## [Estratto della fonte]

La filosofia della comunione con ogni essere vivente, propagandata nel suo primo libro come mezzo di superamento del meccanicismo e del dualismo cartesiani, sarebbe una falsa consolazione, che per di più verrebbe abilmente commercializzata dal “sistema” stesso (Morioka 1994a, p. 193). La distruzione dell’ambiente e lo svuotamento morale della società non ci minacciano perché disprezziamo la vita bensì, secondo Morioka, perché la brama di vivere che è insita nella vita stessa ci spinge a sottomettere e controllare la natura. La marcia trionfale del meccanicismo e del dualismo cartesiani, della scienza e della tecnologia moderne viene attribuita da Morioka al fatto che questi vengono incontro più facilmente a quegli aspetti di avidità e di egoismo della vita.

A partire dall’ammissione che il nemico non sia da ricercare all’esterno ma all’interno dell’essere umano, Morioka sviluppa la sua cosiddetta “filosofia delle slealtà” (bonno no tetsugaku).4 Qui si farebbe cenno innanzitutto al fatto che con questo si intende un processo di conoscenza di sé e di lavoro in sé che ognuno deve attraversare per sé in solitudine. E’ su “solitudine” che si pone l’accento, e questo rimanda sia ad un assioma che anche ad una tesi normativa del pensiero di Morioka: l’essere umano è solo e deve restare solo (p. es., 1988, p. 266; 1993a, p. 120 seg.).

## [Consegna]
Rispondere in base all'estratto su Morioka:
(a) Da chi verrebbe commercializzata la filosofia della comunione con ogni essere vivente?
(b) A che cosa attribuisce Morioka la marcia trionfale del meccanicismo e del dualismo cartesiani, della scienza e della tecnologia moderne?
(c) Su quale parola si pone l'accento nella "filosofia delle slealtà"?

## [Materiale fornito]
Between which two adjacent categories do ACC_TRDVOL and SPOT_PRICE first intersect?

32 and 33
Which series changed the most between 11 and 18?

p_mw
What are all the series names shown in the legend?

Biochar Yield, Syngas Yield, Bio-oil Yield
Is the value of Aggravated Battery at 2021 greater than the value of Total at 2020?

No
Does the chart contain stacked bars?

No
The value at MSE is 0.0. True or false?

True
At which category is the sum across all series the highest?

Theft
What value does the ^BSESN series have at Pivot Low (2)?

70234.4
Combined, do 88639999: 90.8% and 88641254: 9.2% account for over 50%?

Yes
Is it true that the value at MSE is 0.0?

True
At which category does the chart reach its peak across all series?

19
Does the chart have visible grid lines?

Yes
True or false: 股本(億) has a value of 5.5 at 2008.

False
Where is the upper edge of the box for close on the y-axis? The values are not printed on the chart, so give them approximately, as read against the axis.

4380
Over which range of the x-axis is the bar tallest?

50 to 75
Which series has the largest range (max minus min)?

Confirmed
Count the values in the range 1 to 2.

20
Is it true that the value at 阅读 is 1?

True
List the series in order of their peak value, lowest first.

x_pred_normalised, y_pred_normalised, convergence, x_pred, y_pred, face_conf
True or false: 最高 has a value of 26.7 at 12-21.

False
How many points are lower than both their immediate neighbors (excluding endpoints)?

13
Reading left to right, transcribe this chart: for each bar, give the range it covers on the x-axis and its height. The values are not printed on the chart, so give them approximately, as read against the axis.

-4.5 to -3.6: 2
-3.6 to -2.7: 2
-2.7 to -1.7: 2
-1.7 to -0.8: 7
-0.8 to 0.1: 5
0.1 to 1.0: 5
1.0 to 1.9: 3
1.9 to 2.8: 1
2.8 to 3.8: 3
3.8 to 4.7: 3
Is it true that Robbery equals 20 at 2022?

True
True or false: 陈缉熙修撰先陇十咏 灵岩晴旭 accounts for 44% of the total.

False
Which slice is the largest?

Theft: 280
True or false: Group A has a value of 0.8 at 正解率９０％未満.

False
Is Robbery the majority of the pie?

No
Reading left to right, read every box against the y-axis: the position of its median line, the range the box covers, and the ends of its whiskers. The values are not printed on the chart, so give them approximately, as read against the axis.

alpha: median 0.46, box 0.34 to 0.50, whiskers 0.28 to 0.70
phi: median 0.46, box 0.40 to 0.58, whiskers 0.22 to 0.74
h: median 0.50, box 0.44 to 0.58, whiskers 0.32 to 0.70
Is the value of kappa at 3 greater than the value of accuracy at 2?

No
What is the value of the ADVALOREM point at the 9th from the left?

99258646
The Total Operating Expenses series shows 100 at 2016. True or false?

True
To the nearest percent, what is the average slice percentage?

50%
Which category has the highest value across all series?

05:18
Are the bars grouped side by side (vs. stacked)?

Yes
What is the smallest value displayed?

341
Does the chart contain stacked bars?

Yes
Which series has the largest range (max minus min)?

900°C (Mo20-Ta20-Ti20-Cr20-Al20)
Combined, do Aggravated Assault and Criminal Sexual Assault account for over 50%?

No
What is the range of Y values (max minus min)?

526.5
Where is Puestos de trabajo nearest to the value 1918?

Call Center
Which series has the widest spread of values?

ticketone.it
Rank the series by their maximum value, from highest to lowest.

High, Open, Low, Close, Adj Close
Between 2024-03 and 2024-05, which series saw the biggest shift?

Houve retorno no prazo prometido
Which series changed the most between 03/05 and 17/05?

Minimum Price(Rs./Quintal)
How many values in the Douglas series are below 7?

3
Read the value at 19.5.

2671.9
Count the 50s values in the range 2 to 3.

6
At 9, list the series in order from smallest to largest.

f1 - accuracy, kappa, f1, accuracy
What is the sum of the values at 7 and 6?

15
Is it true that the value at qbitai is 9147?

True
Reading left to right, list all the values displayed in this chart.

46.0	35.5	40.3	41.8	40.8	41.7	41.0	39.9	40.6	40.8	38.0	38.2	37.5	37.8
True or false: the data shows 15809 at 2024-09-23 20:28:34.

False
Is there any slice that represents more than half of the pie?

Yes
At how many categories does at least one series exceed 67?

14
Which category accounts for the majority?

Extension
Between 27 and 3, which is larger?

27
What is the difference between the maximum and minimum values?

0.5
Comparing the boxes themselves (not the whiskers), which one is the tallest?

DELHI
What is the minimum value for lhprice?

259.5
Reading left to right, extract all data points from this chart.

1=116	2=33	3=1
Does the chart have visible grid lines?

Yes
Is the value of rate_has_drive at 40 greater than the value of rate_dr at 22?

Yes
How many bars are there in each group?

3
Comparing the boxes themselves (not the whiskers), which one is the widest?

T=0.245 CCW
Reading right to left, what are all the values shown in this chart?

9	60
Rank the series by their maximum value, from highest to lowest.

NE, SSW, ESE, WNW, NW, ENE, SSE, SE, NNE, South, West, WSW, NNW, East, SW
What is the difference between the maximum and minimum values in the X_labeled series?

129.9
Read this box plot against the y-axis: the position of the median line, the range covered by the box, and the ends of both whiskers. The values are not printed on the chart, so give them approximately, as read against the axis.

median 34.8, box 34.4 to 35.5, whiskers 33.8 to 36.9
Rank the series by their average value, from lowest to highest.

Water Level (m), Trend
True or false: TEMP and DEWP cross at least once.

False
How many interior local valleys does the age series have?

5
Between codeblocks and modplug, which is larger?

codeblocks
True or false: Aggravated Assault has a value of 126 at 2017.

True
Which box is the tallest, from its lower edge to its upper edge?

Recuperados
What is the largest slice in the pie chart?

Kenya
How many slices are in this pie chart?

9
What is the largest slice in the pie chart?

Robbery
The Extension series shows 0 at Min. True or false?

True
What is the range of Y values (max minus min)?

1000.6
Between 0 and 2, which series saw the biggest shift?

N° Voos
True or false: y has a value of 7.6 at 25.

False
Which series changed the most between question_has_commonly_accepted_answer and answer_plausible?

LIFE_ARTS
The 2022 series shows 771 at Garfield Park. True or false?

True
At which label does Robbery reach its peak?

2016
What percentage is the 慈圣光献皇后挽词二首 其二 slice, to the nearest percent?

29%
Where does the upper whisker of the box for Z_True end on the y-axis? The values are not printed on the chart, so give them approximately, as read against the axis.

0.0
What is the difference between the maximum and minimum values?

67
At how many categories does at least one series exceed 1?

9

## [Soluzione esercizio]
(a) Dal "sistema" stesso.
(b) Al fatto che questi vengono incontro più facilmente agli aspetti di avidità e di egoismo della vita.
(c) Su "solitudine".